JOB: Return every line of the data below that contains the string "dans".

THE DATA:
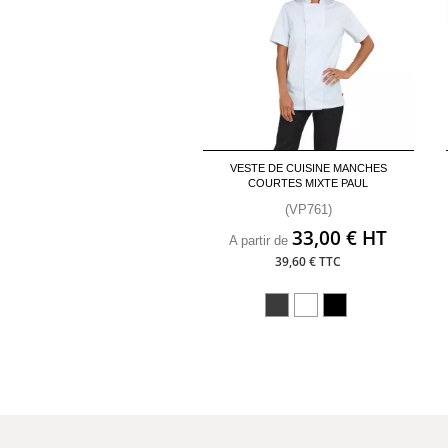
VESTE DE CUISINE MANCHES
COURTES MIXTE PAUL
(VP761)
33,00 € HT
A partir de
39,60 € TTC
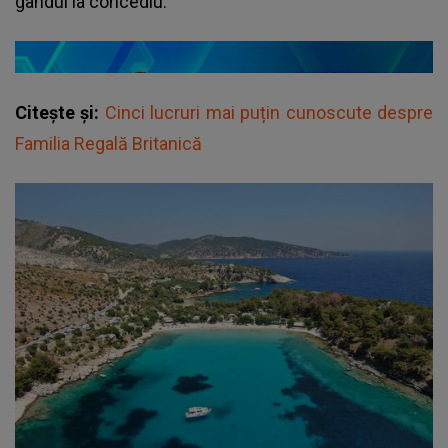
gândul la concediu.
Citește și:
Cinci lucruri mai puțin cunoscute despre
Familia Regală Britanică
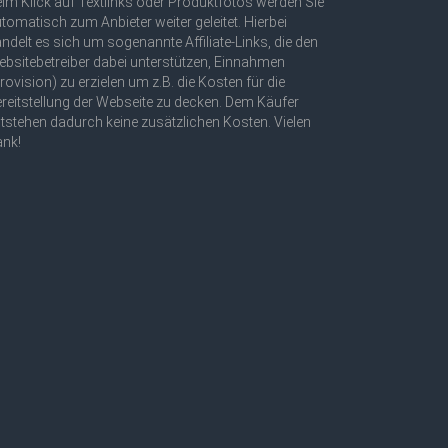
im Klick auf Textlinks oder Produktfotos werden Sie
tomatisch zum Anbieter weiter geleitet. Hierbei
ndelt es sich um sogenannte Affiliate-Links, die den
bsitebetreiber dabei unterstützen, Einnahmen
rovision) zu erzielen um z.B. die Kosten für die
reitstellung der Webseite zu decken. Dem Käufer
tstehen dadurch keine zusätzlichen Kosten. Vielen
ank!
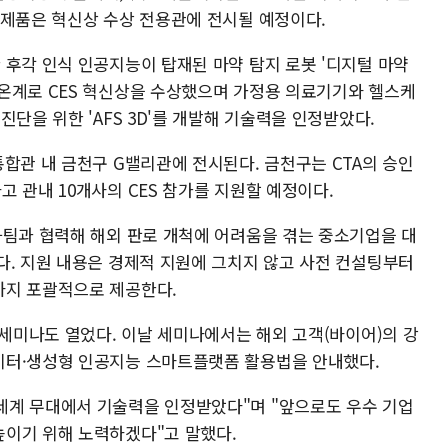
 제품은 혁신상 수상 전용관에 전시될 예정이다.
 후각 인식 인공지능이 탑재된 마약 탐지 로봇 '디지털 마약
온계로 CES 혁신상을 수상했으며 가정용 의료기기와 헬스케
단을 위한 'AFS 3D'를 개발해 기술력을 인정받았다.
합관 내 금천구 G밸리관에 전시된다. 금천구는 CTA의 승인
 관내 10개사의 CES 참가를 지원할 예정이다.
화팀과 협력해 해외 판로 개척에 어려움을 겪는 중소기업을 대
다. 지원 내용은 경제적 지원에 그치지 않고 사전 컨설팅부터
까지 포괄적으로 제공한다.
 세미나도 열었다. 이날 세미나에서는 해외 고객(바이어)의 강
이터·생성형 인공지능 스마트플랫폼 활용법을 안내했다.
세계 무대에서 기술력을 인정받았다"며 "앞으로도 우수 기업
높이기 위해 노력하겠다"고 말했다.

==

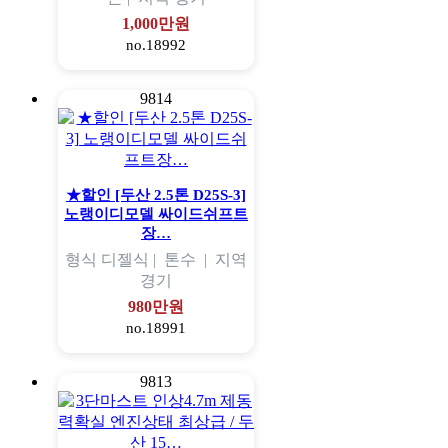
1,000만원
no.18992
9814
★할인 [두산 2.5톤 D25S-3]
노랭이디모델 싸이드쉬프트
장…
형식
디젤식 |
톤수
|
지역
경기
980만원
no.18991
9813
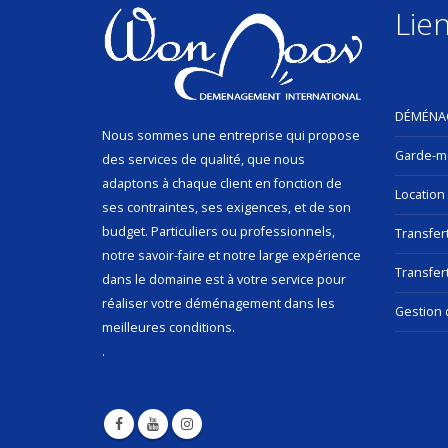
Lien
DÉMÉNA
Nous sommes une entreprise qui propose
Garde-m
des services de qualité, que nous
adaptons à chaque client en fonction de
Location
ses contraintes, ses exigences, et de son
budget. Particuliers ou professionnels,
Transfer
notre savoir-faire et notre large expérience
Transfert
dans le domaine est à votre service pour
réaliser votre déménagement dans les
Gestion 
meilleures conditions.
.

RESPONSE TO THIS TASK:
dans le domaine est à votre service pour
réaliser votre déménagement dans les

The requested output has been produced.